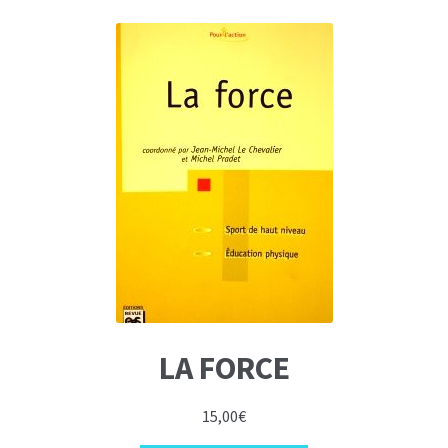
LA FORCE
15,00
€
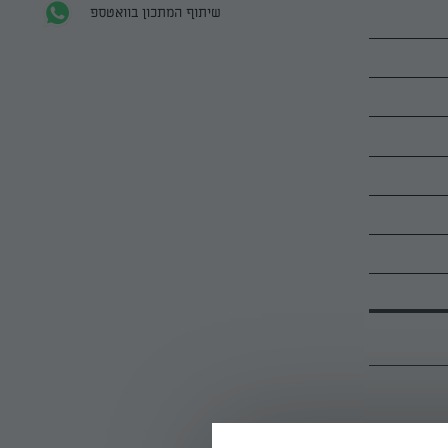
שיתוף המתכון בוואטספ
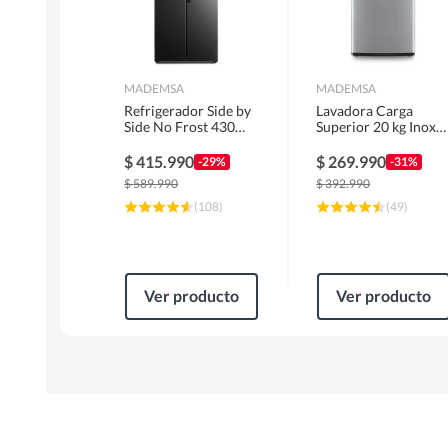
MADEMSA
MADEMSA
Refrigerador Side by
Lavadora Carga
Side No Frost 430
Superior 20 kg Inox
Litros Negro
MDWMT20S
MAS430B
$
415.990
$
269.990
-29%
-31%
$
589.990
$
392.990
(
108
)
(
49
)
Ver producto
Ver producto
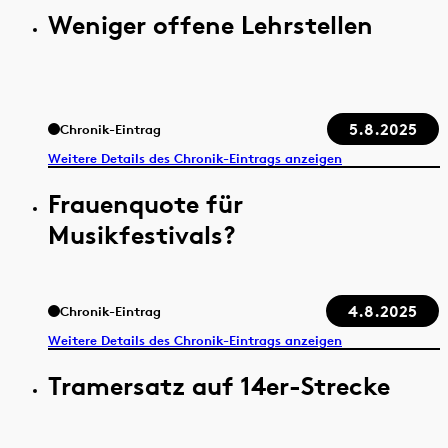
Weniger offene Lehrstellen
5.8.2025
Chronik-Eintrag
Weitere Details des Chronik-Eintrags anzeigen
Frauenquote für
Musikfestivals?
4.8.2025
Chronik-Eintrag
Weitere Details des Chronik-Eintrags anzeigen
Tramersatz auf 14er-Strecke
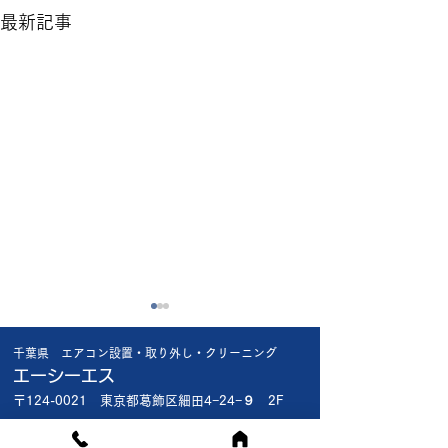
最新記事
昨日の工事で😱
今日も厳しい暑さ
千葉県 エアコン設置・取り外し・クリーニング
昨日船橋市内の新規のお客様
今日は船橋市内で
エーシーエス
宅 1階で新品エアコン入れ替
様 新品エアコン入
〒124-0021 東京都葛飾区細田4−24−９ 2F
え 2階の和室の古いエアコ
台 3台共お客様
ン取外撤去で1階入れ替え終
入品で全て標準工
対応エリア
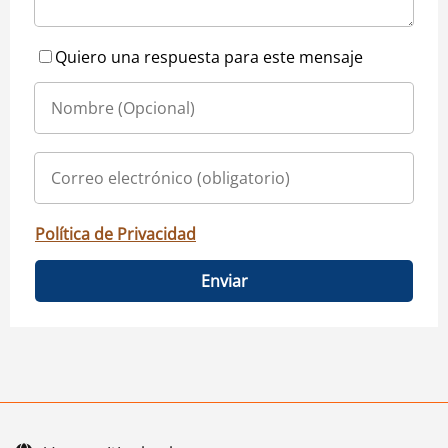
Quiero una respuesta para este mensaje
Política de Privacidad
Enviar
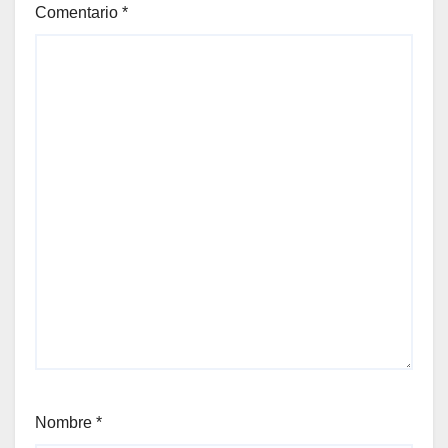
Comentario
*
Nombre
*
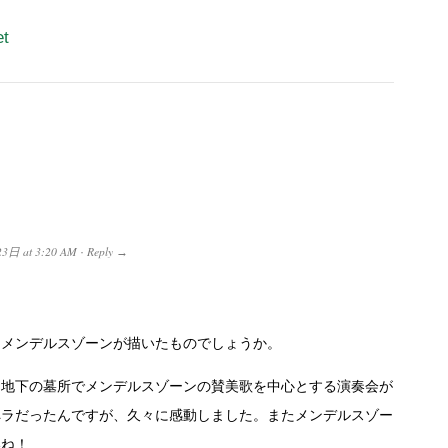
et
23日
at
3:20 AM
Reply
·
→
・メンデルスゾーンが描いたものでしょうか。
と地下の墓所でメンデルスゾーンの賛美歌を中心とする演奏会が
ペラだったんですが、久々に感動しました。またメンデルスゾー
いね！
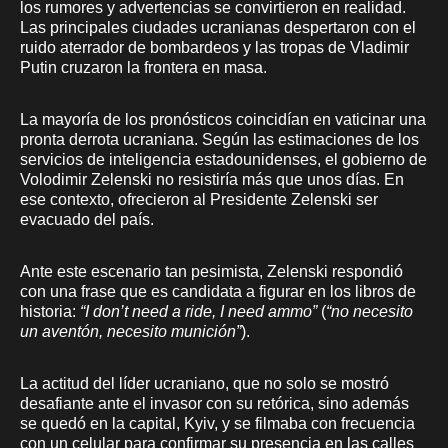
los rumores y advertencias se convirtieron en realidad.
Las principales ciudades ucranianas despertaron con el
ruido aterrador de bombardeos y las tropas de Vladimir
Putin cruzaron la frontera en masa.
La mayoría de los pronósticos coincidían en vaticinar una
pronta derrota ucraniana. Según las estimaciones de los
servicios de inteligencia estadounidenses, el gobierno de
Volodimir Zelenski no resistiría más que unos días. En
ese contexto, ofrecieron al Presidente Zelenski ser
evacuado del país.
Ante este escenario tan pesimista, Zelenski respondió
con una frase que es candidata a figurar en los libros de
historia:
“I don’t need a ride, I need ammo”
(
“no necesito
un aventón, necesito munición”
).
La actitud del líder ucraniano, que no solo se mostró
desafiante ante el invasor con su retórica, sino además
se quedó en la capital, Kyiv, y se filmaba con frecuencia
con un celular para confirmar su presencia en las calles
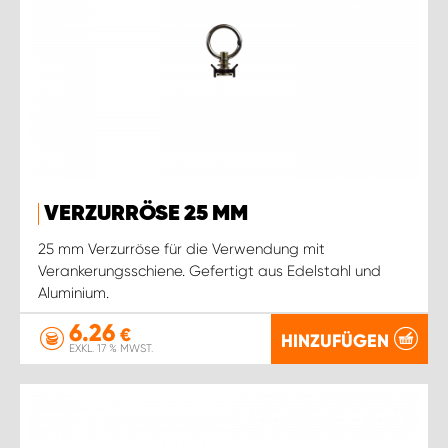
VERZURRÖSE 25 MM
25 mm Verzurröse für die Verwendung mit
Verankerungsschiene. Gefertigt aus Edelstahl und
Aluminium.
6.26
€
HINZUFÜGEN
EXKL. 17 % MWST.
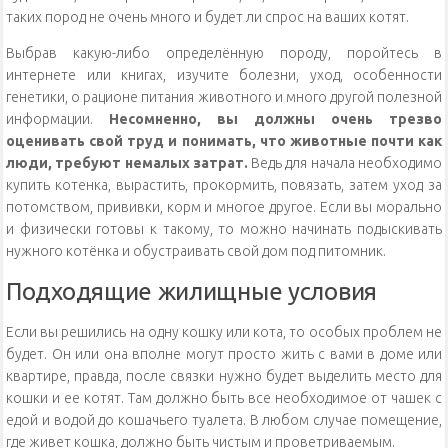
таких пород не очень много и будет ли спрос на ваших котят.
Выбрав какую-либо определённую породу, поройтесь в
интернете или книгах, изучите болезни, уход, особенности
генетики, о рационе питания животного и много другой полезной
информации.
Несомненно, вы должны очень трезво
оценивать свой труд и понимать, что животные почти как
люди, требуют немалых затрат.
Ведь для начала необходимо
купить котенка, вырастить, прокормить, повязать, затем уход за
потомством, прививки, корм и многое другое. Если вы морально
и физически готовы к такому, то можно начинать подыскивать
нужного котёнка и обустраивать свой дом под питомник.
Подходящие жилищные условия
Если вы решились на одну кошку или кота, то особых проблем не
будет. Он или она вполне могут просто жить с вами в доме или
квартире, правда, после связки нужно будет выделить место для
кошки и ее котят. Там должно быть все необходимое от чашек с
едой и водой до кошачьего туалета. В любом случае помещение,
где живет кошка, должно быть чистым и проветриваемым.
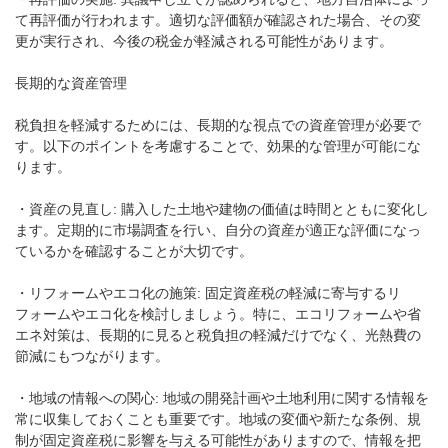
て再評価が行われます。適切な評価額が確認された場合、その変
更が実行され、今後の税金が軽減される可能性があります。
長期的な資産管理
税負担を軽減するためには、長期的な視点での資産管理が必要で
す。以下のポイントを考慮することで、効果的な管理が可能にな
ります。
・資産の見直し: 購入した土地や建物の価値は時間とともに変化し
ます。定期的に市場調査を行い、自分の資産が適正な評価になっ
ているかを確認することが大切です。
・リフォームやエコ化の施策: 固定資産税の軽減に寄与するリ
フォームやエコ化を検討しましょう。特に、エコリフォームや省
エネ対策は、長期的に見ると税負担の軽減だけでなく、光熱費の
節減にもつながります。
・地域の情報への関心: 地域の開発計画や土地利用に関する情報を
常に収集しておくことも重要です。地域の変価や新たな条例、規
制が固定資産税に影響を与える可能性がありますので、情報を把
☆ ☆ ☆ ☆
--- What the exercise asks ---
Copy out each line from the rows above that contains the word "быть", where case counts.

--- Solution for this problem ---
кошки и ее котят. Там должно быть все необходимое от чашек с
где живет кошка, должно быть чистым и проветриваемым.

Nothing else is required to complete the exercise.